## Task objective
If a line below contains the string "size", return that line.

## Records supplied
'''

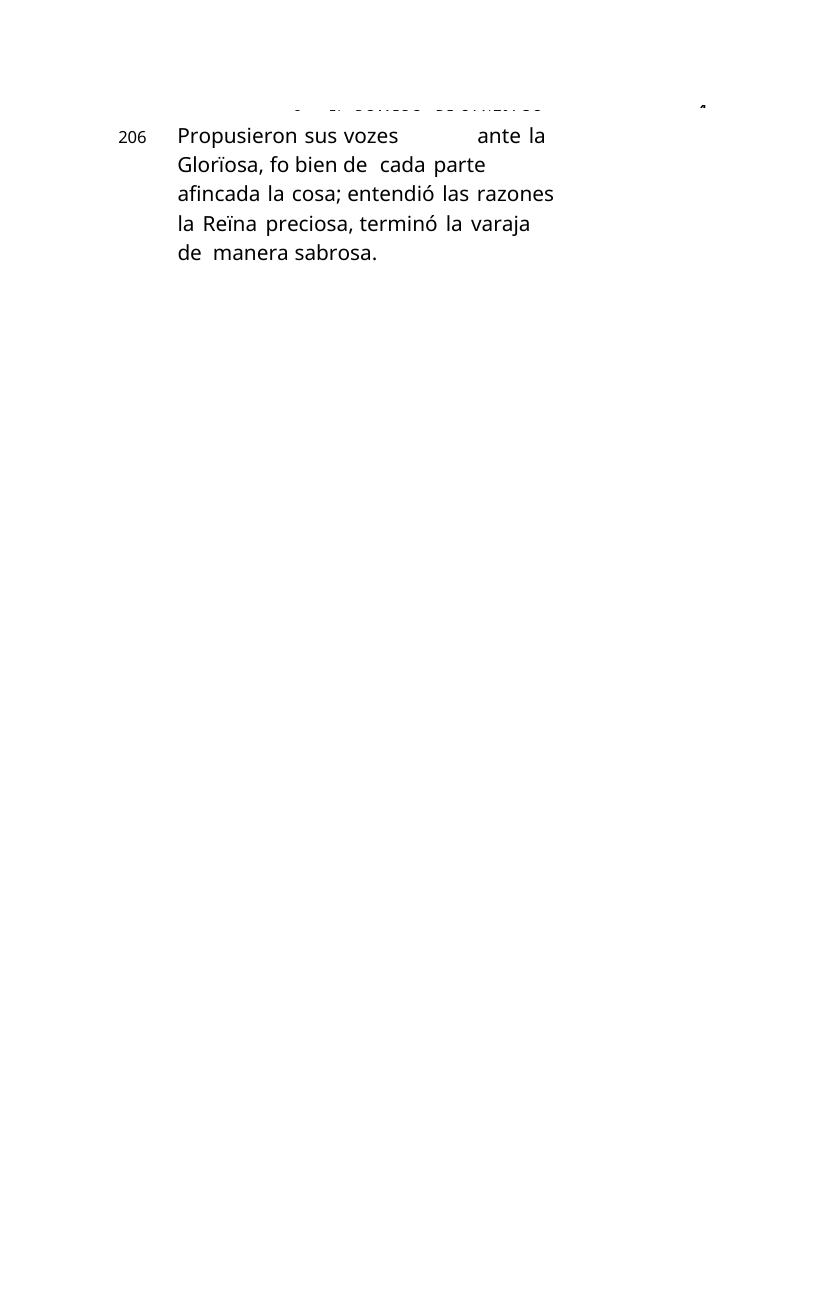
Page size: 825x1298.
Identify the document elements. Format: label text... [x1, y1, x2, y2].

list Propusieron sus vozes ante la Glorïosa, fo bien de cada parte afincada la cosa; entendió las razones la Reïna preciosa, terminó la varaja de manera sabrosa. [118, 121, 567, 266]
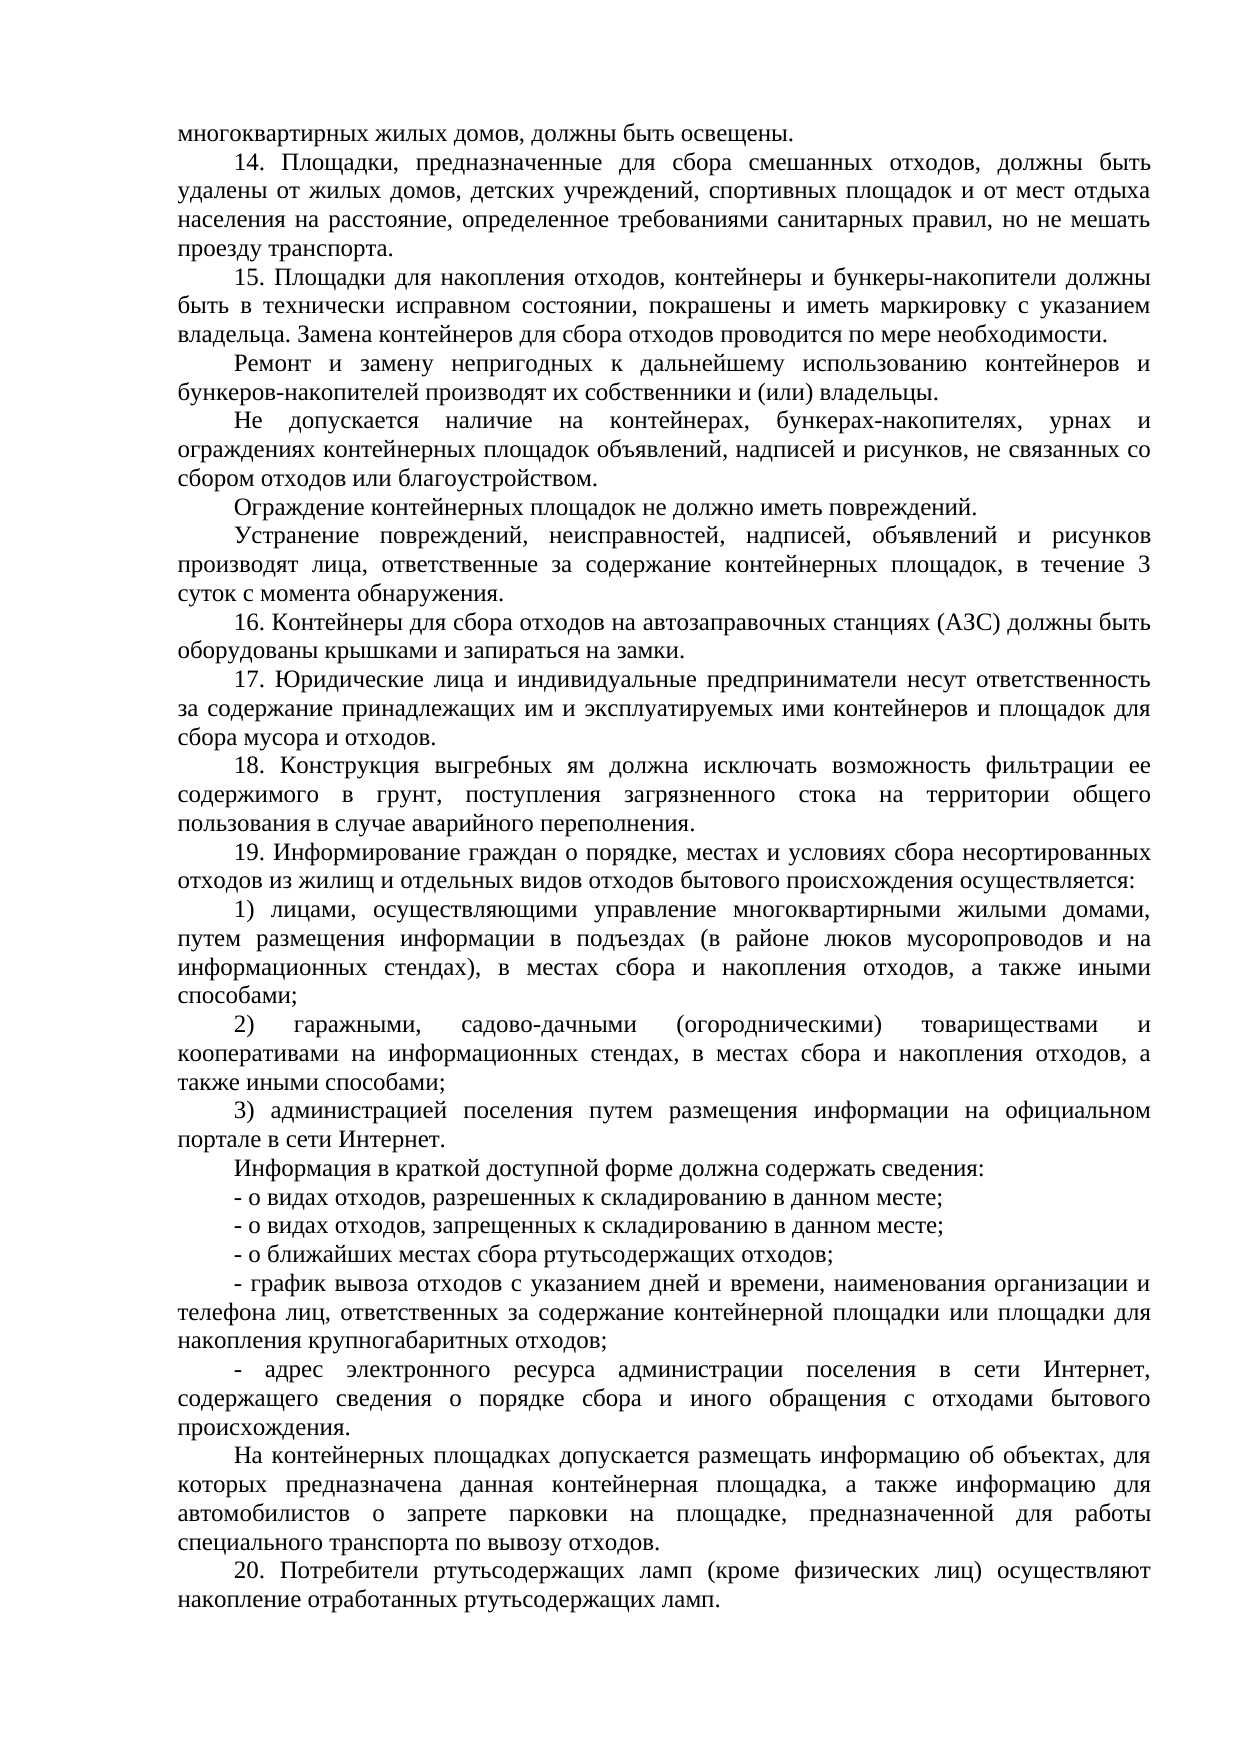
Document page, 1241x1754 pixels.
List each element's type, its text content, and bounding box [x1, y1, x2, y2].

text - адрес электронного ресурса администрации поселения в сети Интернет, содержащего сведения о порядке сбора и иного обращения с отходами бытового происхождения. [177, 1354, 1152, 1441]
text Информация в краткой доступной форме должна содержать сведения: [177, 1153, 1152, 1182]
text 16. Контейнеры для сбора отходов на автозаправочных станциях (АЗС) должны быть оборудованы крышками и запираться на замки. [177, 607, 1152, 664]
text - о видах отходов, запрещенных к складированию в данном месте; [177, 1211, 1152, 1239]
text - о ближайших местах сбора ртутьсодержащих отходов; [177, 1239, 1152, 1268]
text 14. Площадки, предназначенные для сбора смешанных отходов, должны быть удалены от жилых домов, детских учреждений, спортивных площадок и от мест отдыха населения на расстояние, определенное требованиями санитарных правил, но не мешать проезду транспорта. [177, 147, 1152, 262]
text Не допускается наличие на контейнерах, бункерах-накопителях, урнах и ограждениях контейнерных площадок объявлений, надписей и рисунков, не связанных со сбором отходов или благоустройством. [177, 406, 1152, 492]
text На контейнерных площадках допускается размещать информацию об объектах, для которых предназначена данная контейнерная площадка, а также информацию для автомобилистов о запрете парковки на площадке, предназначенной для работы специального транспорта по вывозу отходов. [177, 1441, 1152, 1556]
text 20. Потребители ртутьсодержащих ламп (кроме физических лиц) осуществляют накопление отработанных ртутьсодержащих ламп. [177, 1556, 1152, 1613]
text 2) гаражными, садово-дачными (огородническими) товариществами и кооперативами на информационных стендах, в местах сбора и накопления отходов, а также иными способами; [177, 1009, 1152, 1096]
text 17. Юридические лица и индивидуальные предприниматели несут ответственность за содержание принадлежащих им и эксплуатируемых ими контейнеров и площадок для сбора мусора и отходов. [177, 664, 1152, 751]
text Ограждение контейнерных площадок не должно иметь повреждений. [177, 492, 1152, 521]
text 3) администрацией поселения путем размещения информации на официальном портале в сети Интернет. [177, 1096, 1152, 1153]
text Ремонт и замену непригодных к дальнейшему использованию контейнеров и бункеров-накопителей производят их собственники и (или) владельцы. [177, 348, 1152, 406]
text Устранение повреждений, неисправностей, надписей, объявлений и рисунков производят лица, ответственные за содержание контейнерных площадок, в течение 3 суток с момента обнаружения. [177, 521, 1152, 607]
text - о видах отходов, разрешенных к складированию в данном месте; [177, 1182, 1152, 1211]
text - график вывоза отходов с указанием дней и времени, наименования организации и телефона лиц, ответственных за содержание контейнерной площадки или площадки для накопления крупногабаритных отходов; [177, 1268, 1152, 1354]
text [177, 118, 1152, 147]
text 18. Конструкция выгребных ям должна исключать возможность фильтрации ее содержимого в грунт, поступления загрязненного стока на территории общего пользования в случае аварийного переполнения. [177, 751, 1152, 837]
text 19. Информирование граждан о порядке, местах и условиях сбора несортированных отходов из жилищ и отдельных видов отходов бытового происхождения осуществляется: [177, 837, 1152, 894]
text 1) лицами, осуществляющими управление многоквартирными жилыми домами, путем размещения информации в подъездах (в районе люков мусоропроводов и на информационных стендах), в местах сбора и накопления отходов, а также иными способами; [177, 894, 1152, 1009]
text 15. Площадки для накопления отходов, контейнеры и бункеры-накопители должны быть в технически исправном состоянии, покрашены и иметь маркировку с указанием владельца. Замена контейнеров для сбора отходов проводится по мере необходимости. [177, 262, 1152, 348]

'''
'''

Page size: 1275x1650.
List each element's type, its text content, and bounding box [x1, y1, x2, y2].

'''
'''

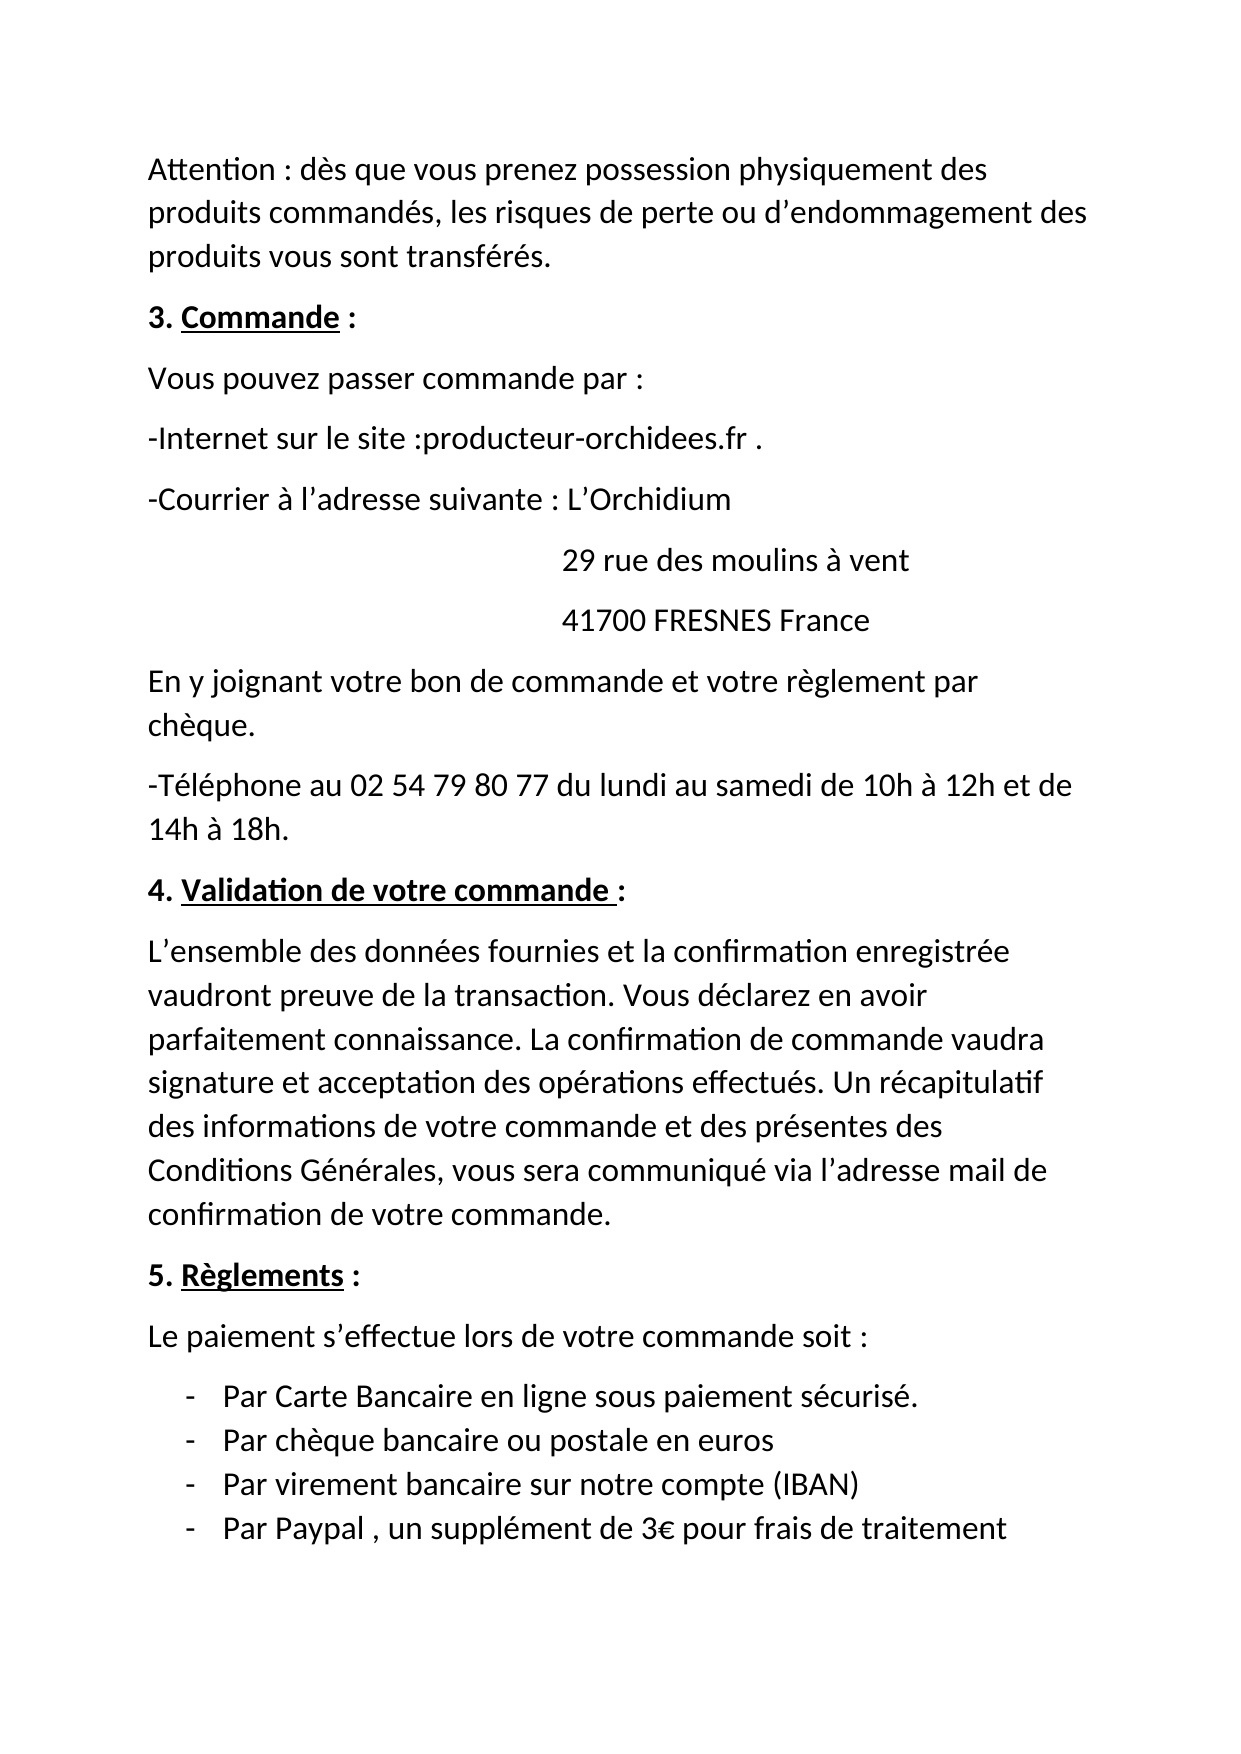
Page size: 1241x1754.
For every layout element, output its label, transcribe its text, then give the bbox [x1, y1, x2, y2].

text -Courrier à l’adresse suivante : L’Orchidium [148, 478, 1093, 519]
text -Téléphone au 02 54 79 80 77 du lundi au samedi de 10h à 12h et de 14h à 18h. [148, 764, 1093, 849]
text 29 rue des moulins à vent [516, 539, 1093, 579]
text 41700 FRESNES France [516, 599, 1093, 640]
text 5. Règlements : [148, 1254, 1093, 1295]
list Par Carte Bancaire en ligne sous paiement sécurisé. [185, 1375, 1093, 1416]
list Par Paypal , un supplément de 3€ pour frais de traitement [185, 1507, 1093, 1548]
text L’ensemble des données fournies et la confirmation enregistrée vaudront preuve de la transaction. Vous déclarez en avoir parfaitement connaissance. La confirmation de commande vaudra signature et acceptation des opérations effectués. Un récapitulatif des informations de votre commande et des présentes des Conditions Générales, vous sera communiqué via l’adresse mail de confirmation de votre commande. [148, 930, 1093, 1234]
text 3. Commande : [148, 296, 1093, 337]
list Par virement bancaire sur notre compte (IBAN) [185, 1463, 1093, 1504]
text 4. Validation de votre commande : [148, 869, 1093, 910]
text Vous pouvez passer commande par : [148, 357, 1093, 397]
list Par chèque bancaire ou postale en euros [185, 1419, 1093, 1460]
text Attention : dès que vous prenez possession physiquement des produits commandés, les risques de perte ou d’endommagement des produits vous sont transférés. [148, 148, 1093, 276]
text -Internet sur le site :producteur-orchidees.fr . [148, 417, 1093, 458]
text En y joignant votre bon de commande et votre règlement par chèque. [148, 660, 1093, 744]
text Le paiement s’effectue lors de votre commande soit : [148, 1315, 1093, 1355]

'''

## Finished task
Page size: 825x1298.
Page size: 1275x1650.
Page size: 1241x1754.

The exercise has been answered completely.